Gradient is designed to be an end-to-end data science platform, and as such covers all stages of data science, from initial viewing of raw data through to models deployed in production with applications attached.
Therefore, it is of benefit to show working examples of end-to-end data science on Gradient.
Nvidia's GPU-accelerated recommender system, Merlin, is one such example. One of Nvidia's Use Case Frameworks, it has some excellent notebooks containing end-to-end work, and showcases a particularly large range of tools working together to interact with data at scale and provide actionable outputs.
Major parts of end-to-end data science shown in this blog entry are:
- ETL/ELT at scale
- Feature engineering
- Feature store
- Synthetic data
- Model training of deep learning recommenders
- Save model
- Deployment
- Ensemble of models: solve deployment preprocessing
Additionally, other detail methods such as approximate nearest neighbors search, single-hot and multi-hot encoding of categorical features, and frequency thresholding (less than a given number of occurrences of a class are mapped to same index).
The various stages such as data preparation, model training, and deployment, are done on GPU, and thus highly accelerated.
Tools included in the working notebook examples are:
- Nvidia Merlin NVTabular large-scale ETL workflows, including larger-than-memory datasets, feature engineering, and data preparation
- Nvidia RAPIDS cuDF for large dataframes in the familiar Pandas API
- Dask open-source Python library for parallel computing
- Apache Parquet column-oriented data storage format
generate_data()
synthetic data in Merlin- Feast feature store
- Merlin Models recommender models including deep learning
- Merlin Systems operators and library to help integrate models with other parts of the end-to-end workflow
- Nvidia Triton Inference Server deployments into production
plus others such as Faiss fast similarity search, Protobuf text files, and GraphViz.
Let's take a brief look at Nvidia Merlin, followed by how to run it on Gradient, and the three end-to-end examples provided.
Nvidia Merlin
Merlin is Nvidia's end-to-end recommender system designed for GPU-accelerated work at a production scale.
As such, it is specialized for recommenders as opposed to, for example, computer vision or NLP text models.
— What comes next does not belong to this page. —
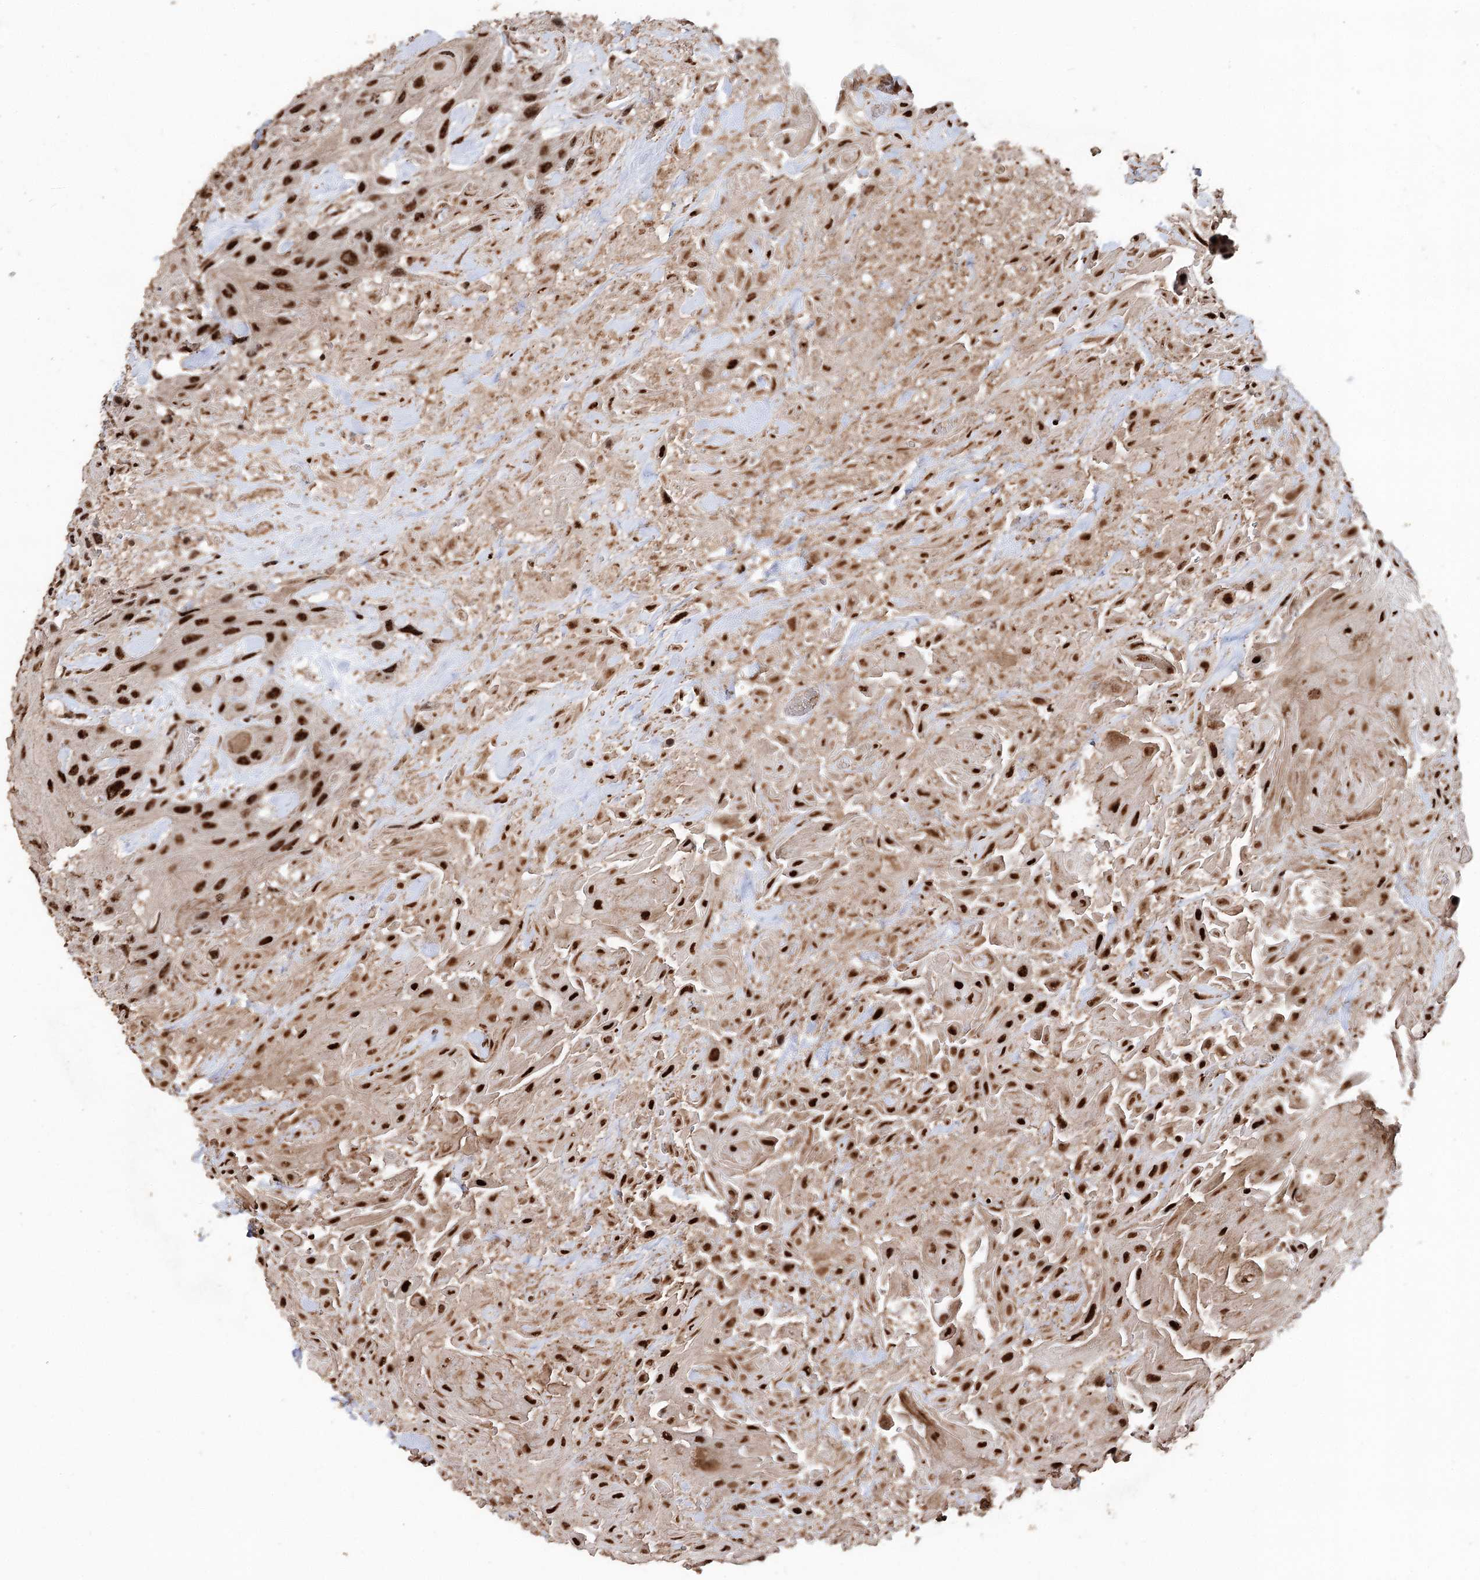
{"staining": {"intensity": "strong", "quantity": ">75%", "location": "nuclear"}, "tissue": "head and neck cancer", "cell_type": "Tumor cells", "image_type": "cancer", "snomed": [{"axis": "morphology", "description": "Squamous cell carcinoma, NOS"}, {"axis": "topography", "description": "Head-Neck"}], "caption": "There is high levels of strong nuclear positivity in tumor cells of head and neck squamous cell carcinoma, as demonstrated by immunohistochemical staining (brown color).", "gene": "U2SURP", "patient": {"sex": "male", "age": 81}}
Recommenders are nonetheless a common use case in data science, and require their own frameworks to achieve optimal results like any other sub-domain of Deep Learning.
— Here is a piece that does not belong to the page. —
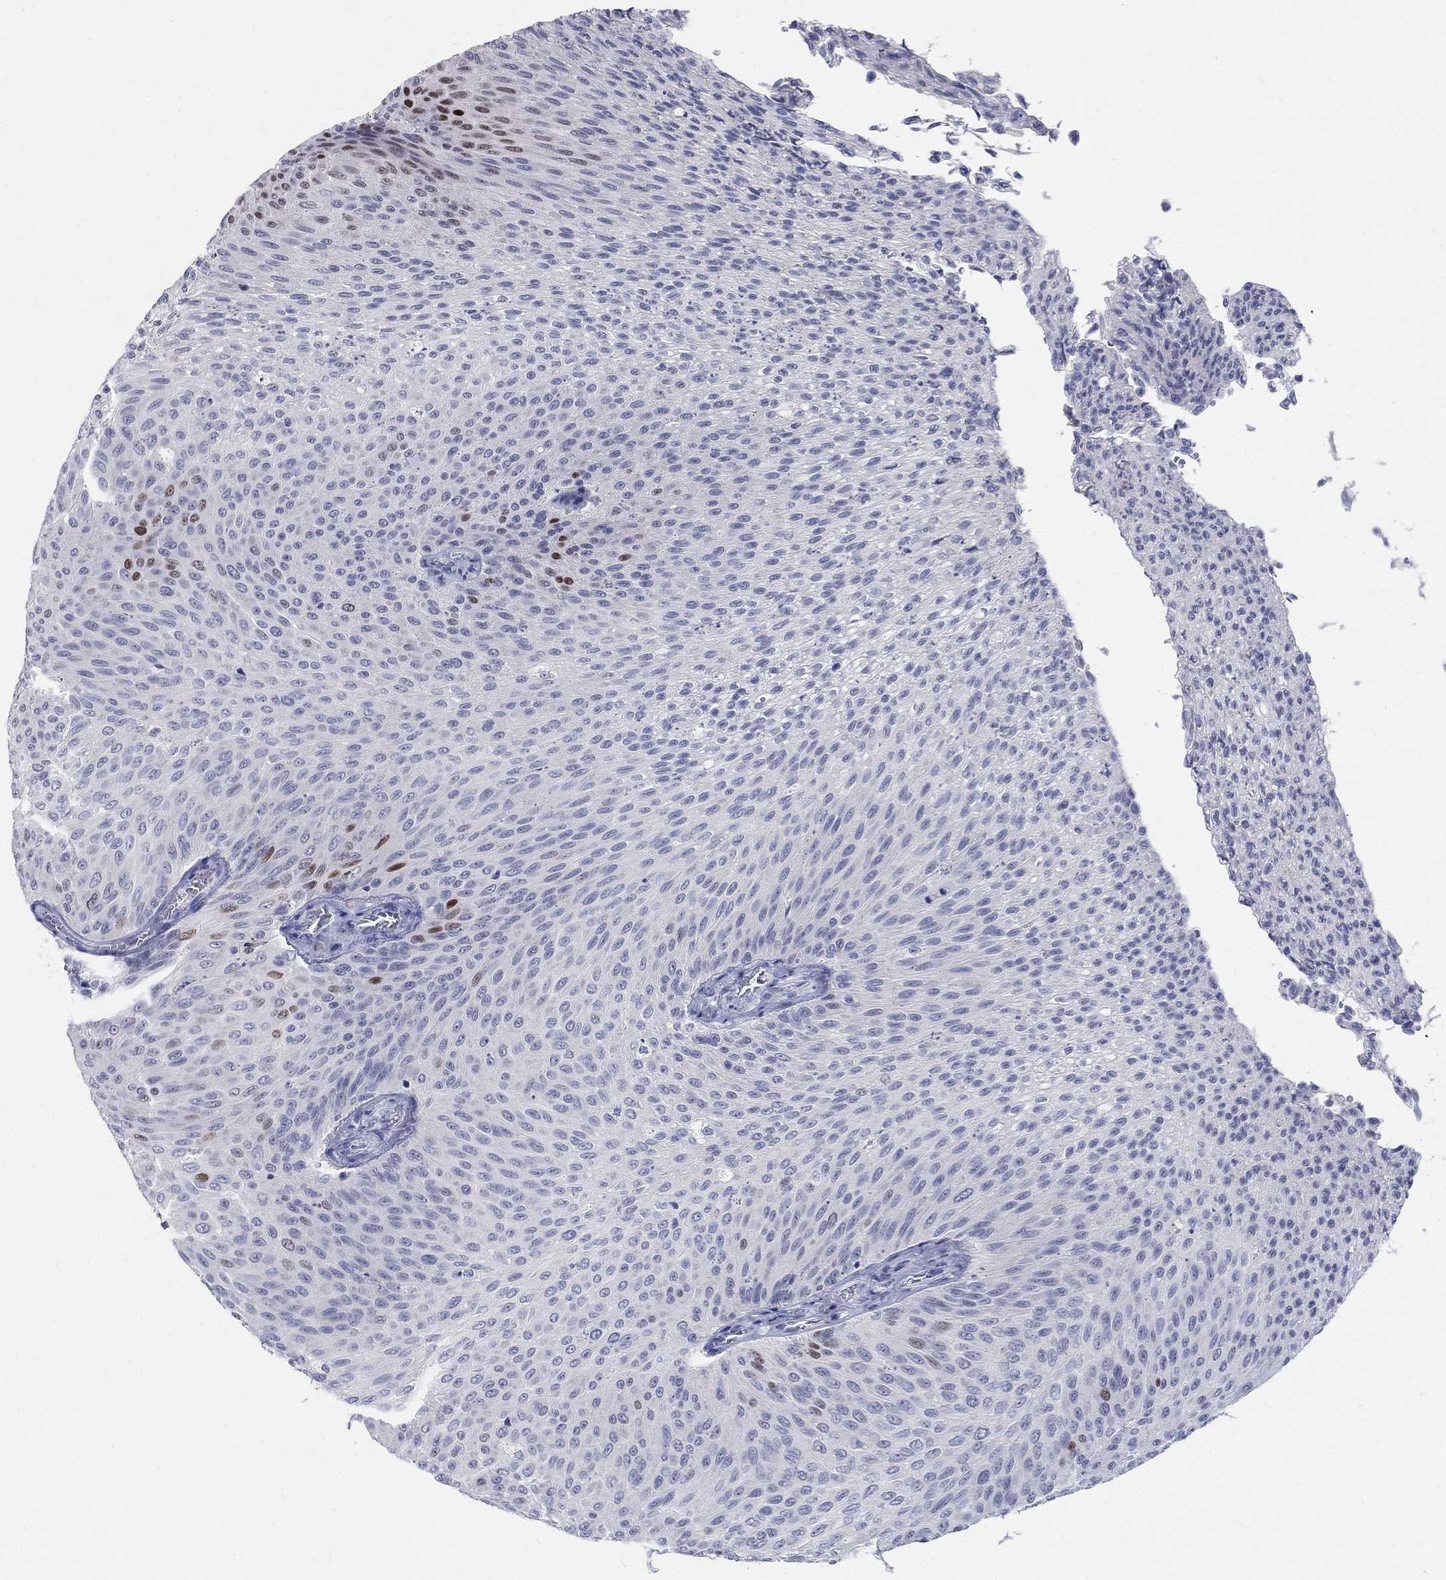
{"staining": {"intensity": "strong", "quantity": "<25%", "location": "nuclear"}, "tissue": "urothelial cancer", "cell_type": "Tumor cells", "image_type": "cancer", "snomed": [{"axis": "morphology", "description": "Urothelial carcinoma, Low grade"}, {"axis": "topography", "description": "Ureter, NOS"}, {"axis": "topography", "description": "Urinary bladder"}], "caption": "This is a histology image of immunohistochemistry staining of urothelial cancer, which shows strong staining in the nuclear of tumor cells.", "gene": "SOX2", "patient": {"sex": "male", "age": 78}}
It solves many of the issues that arise when attempting end-to-end data science at scale, for example:
- Data preparation is done on the GPU, giving large speedups (NVTabular)
- Large data can be handled in a familiar API without having to add parallelism into the code (cuDF)
- An efficient column-oriented file storage format is used that is much faster than plain text files (Parquet)
- A feature store is included so that feature engineering is organized, simplified and reusable (Feast)
- Real training data can be augmented by synthetic data when needed, an increasingly popular component of AI work (Merlin
generate_data()
) - Distributed model training enables better models to be trained faster (HugeCTR)
- Models are optimized for inference and can be deployed into production in a robust manner (Triton Inference Server)
- Preprocessing of incoming raw data in a deployment is solved by deploying the multiple components of a typical recommender as an ensemble (Triton ensembles)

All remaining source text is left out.